The mayor has called on legislators to extend the city’s tax increment financing (TIF) tool through Senate Bill 199, sponsored by state Sen. Sam Singh. The legislation would allow Lansing to reinvest future property tax growth into critical downtown improvements such as infrastructure upgrades, policing resources and large-scale projects including the $28 million Ovation Performing Arts Center, the new city hall facility and a 28-story riverfront apartment development.
“The reality is that our downtown economy is heavily tied to state employment and public investment. Roughly 60% of downtown Lansing buildings cannot be taxed by the city, creating a significant barrier to local revenue generation,” Daman continued. “The Chamber sent this letter in a good-faith effort to open a dialogue, provide feedback and help the state achieve its stated goals.

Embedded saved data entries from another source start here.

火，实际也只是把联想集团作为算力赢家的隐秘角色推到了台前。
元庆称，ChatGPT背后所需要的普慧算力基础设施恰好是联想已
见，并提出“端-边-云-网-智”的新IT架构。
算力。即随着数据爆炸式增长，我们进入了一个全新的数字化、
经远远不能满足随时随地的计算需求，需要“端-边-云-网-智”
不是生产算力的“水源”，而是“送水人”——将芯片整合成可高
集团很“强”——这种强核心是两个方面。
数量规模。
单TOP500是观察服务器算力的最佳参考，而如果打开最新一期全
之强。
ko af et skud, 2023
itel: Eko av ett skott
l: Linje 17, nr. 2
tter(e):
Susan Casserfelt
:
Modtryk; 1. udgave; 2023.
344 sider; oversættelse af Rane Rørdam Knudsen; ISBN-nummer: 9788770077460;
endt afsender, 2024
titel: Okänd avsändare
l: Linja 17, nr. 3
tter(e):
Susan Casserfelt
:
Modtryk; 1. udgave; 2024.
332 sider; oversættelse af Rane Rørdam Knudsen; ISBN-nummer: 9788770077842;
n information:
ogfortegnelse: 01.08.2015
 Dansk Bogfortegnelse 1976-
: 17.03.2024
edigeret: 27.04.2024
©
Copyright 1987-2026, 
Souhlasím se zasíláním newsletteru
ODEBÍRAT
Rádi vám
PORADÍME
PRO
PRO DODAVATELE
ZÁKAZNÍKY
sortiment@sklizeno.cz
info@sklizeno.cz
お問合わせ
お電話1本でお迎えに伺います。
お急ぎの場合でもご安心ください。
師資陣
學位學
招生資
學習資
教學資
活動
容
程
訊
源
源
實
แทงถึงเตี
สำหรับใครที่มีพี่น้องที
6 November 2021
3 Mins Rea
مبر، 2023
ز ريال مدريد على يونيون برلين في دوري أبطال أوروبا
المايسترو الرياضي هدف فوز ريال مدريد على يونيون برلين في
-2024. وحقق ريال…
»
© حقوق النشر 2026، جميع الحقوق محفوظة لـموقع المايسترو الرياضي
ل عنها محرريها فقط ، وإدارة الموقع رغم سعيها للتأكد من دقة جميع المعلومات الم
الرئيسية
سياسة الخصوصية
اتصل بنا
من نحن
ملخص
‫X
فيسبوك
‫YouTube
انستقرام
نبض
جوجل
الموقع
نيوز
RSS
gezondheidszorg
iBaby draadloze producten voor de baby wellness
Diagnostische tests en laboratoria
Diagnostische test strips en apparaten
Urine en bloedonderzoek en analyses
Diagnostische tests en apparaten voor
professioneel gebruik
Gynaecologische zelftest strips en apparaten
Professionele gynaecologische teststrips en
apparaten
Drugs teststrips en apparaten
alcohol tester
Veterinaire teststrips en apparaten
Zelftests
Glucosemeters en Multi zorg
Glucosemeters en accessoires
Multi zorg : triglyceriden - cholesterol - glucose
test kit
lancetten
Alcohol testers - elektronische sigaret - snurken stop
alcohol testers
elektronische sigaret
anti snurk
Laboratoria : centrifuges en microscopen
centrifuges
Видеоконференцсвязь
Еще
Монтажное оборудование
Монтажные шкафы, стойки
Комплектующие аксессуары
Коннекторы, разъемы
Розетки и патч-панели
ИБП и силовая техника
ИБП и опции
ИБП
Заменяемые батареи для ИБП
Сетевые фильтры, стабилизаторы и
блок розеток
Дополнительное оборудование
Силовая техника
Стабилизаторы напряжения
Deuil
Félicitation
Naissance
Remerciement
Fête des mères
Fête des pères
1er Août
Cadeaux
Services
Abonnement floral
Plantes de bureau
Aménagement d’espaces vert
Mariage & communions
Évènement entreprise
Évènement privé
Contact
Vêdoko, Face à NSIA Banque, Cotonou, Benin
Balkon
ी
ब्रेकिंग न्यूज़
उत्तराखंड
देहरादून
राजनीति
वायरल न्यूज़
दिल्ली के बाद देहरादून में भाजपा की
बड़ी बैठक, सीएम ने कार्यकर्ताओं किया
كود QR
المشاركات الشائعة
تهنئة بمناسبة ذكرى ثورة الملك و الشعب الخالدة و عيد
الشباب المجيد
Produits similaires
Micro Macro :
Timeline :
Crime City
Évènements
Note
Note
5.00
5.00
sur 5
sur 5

In the meantime, businesses are waiting, asking questions and trying to plan for the future without clear information. We hope to see this conversation move forward soon, because downtown businesses, employees and residents are depending on it.” The LRCC emphasized that it continues to hear from business owners, property managers and community partners who are eager for clarity on the state’s timeline and next steps.
It reiterated its willingness to meet with state officials to discuss how to balance workplace flexibility with the economic health of Michigan’s capital city. The LRCC’s original letter was shared with Gov. Gretchen Whitmer, legislative leadership, Mayor Schor, Downtown Lansing Inc., and the Lansing Economic Development Corporation.